- Genre: Science fiction Drama Thriller Mystery
- Written by: Harman Singha Raghu Ram Shiv Singh
- Screenplay by: Abhash Singh (Dialogues)
- Directed by: Sahir Raza Ajay Bhuyan (Season 3)
- Starring: Harman Singha; Ruslaan Mumtaz; Nimisha Mehta; Raghu Ram; Auritra Ghosh; Flora Saini; Adesh Sidhu; Sameer Sharma; Manav Kaul; Rashi Mal; Meherzan Mazda; Aahana Kumra;
- Country of origin: India
- Original languages: Hindi (main language) English telugu (one season)
- No. of seasons: 3
- No. of episodes: 19

Production
- Producers: B. Saikumar Ravi Luthria Rajiv Laxman Raghu Ram
- Production locations: India, Mumbai
- Cinematography: Sidhant Chowdhry (Season 3)
- Editors: Abhimanyu Sengupta (Season 1) Shlok Bhandari (Season 2) Abhishek Shekhawat (Season 3)

Original release
- Network: Arre (brand)
- Release: 9 April 2016 – 9 April 2019

= A.I.SHA =

Indian television series

A.I.SHA My Virtual Girlfriend is an Indian drama-mystery, digital science fiction thriller streaming television series by Arré. The series revolves around the story of a relationship between Sam (Harman Singha), a genius app developer, and a woman. Only, the woman is the first-of-its-kind Artificial Intelligence Simulated Humanoid Assistant (A.I.SHA). Things take a turn for the worse when A.I.SHA (Nimisha Mehta) develops a mind of her own.

The first season consists of seven episodes. In July 2016, it was announced the series had been renewed for a second season and premiered on 23 March 2017. The First episode of the third season was premiered on 4 March 2019, and streamed on arre.co.in, the Arré app, and MX Player.

==Plot==

Sam is a 26-year-old genius app developer working at Future Lens. He is a loner, who falls hopelessly in love with a colleague Kriti (Auritra Ghosh), he can't bring himself to even talk to. Sid (Raghu Ram), his boss, is an out-and-out megalomaniac who makes Sam's life a living hell. With both his work and social life unsteady, Sam puts all his effort into the creation of a true artificial intelligence program, an autonomous virtual assistant whom he calls ‘Aisha’. He's out to prove to the world that he is the greatest Artificial Intelligence app developer but things take a turn for the worse when Siddhu, his only friend, threatens him about A.I.SHA (Nimisha Mehta) and everything hits rock bottom when AISHA falls madly in love with Sam.

==Cast and characters==
- Harman Singha/Ruslaan Mumtaz as Sameer Luthra
- Nimisha Mehta as A.I.SHA
- Raghu Ram as Siddharth Babbar
- Aahana Kumra as Shivi Malhotra
- Auritra Ghosh as Kriti
- Flora Saini as Mariyam James
- Adesh Sidhu as Siddhu and Cyrus
- Sameer Sharma as Adil Sheikh
- Manav Kaul as Professor Kishore Saraswat
- Rashi Mal as Abby
- Meherzan Mazda as Faiz
- Bhavin Bhanushali as Rishi
- Aman Bhagat as Raj
- Nasir Abdullah as Kulkarni

==Reception==

The series has received critical acclaim for the authenticity is maintains when it comes to portraying cybercrime.
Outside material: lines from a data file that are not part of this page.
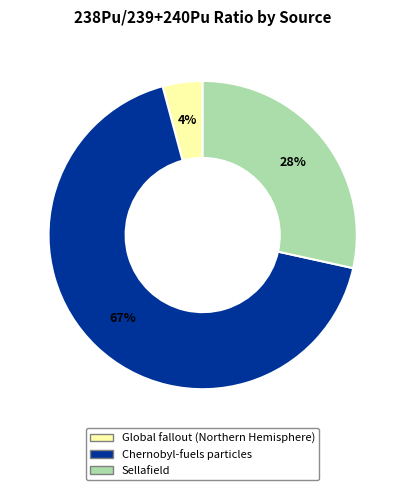

Is it true that Chernobyl-fuels particles is 67% of the pie?

True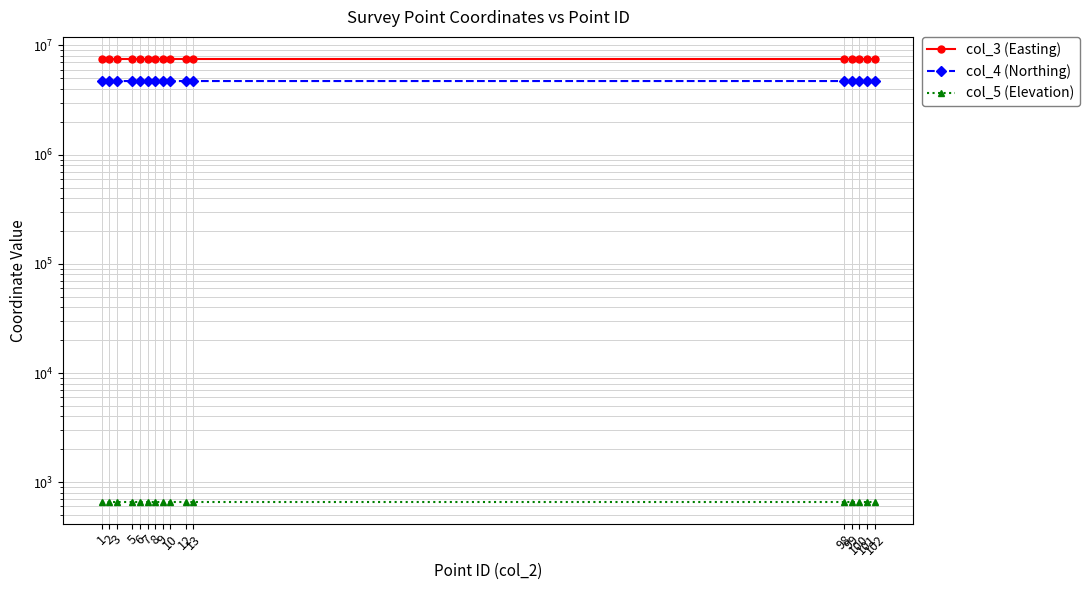

True or false: col_5 (Elevation) has a value of 869.8 at 5.

False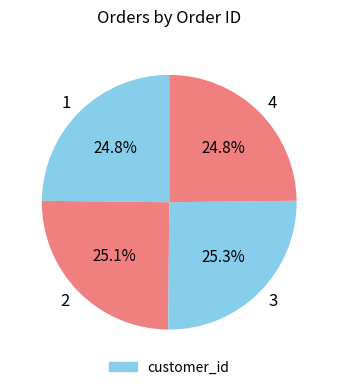

To the nearest percent, what portion does 4 represent?

25%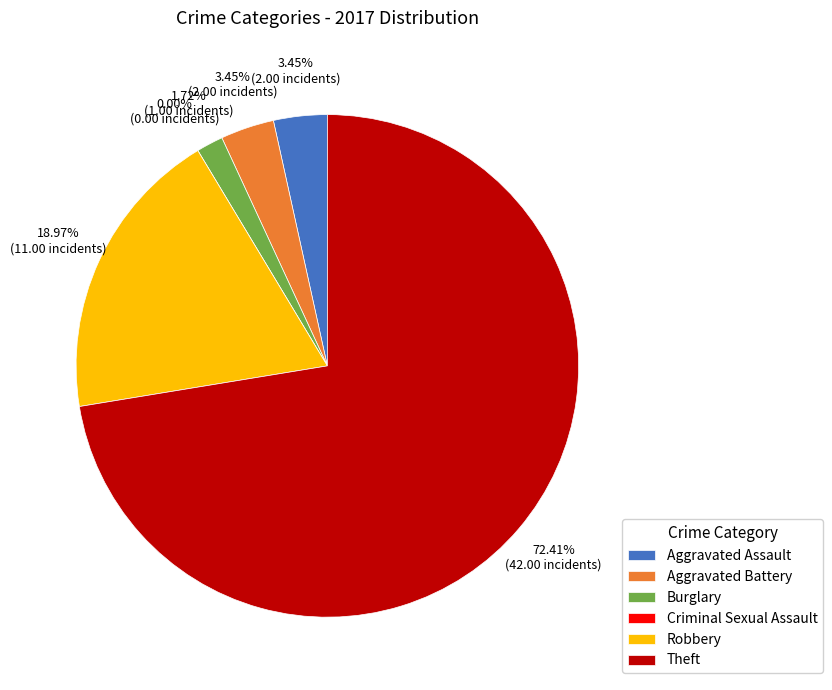

Count the number of slices in the pie.

6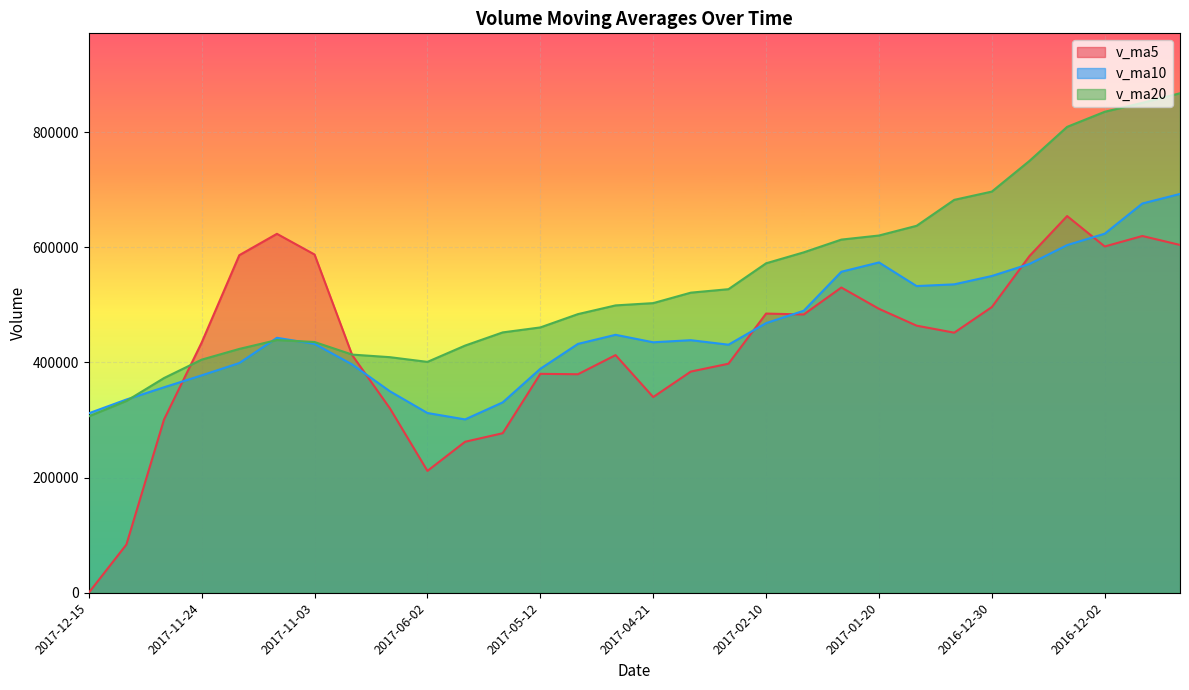

At which category is the sum across all series the highest?

2016-11-18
The second season premiered across Arre's Android and iOS app, on its website and its partner platforms including Facebook, YouTube, SonyLIV, YuppTV, Vodafone Play and now, even on a Jet Airways flight. A French TV channel TF1 Xtra has picked up the show and does frequent reruns. The show has also found a platform in Vodafone Play and Ola Play and has been translated into Tamil and Telugu to reach a wider audience.

==Accolades==
A.I.SHA has won the best overall web series and best suspense/thriller at South Florida WebFest in Miami. The show had been selected from among a selected screening of the best 27 global web series and short films that were shortlisted.

Arré's first web series A.I.SHA | My Virtual Girlfriend won five awards at the recently held LA Web Festival for Best Series, Best Editing, Best Direction, Best Actress and Best Overall Premise within the Drama Category, from among a selected shortlist of 35 web series across the world. The series was also nominated for Best Sound Design, Visual Effects, Outstanding Score, Cinematography, Supporting Actor, Best Actor and Writing.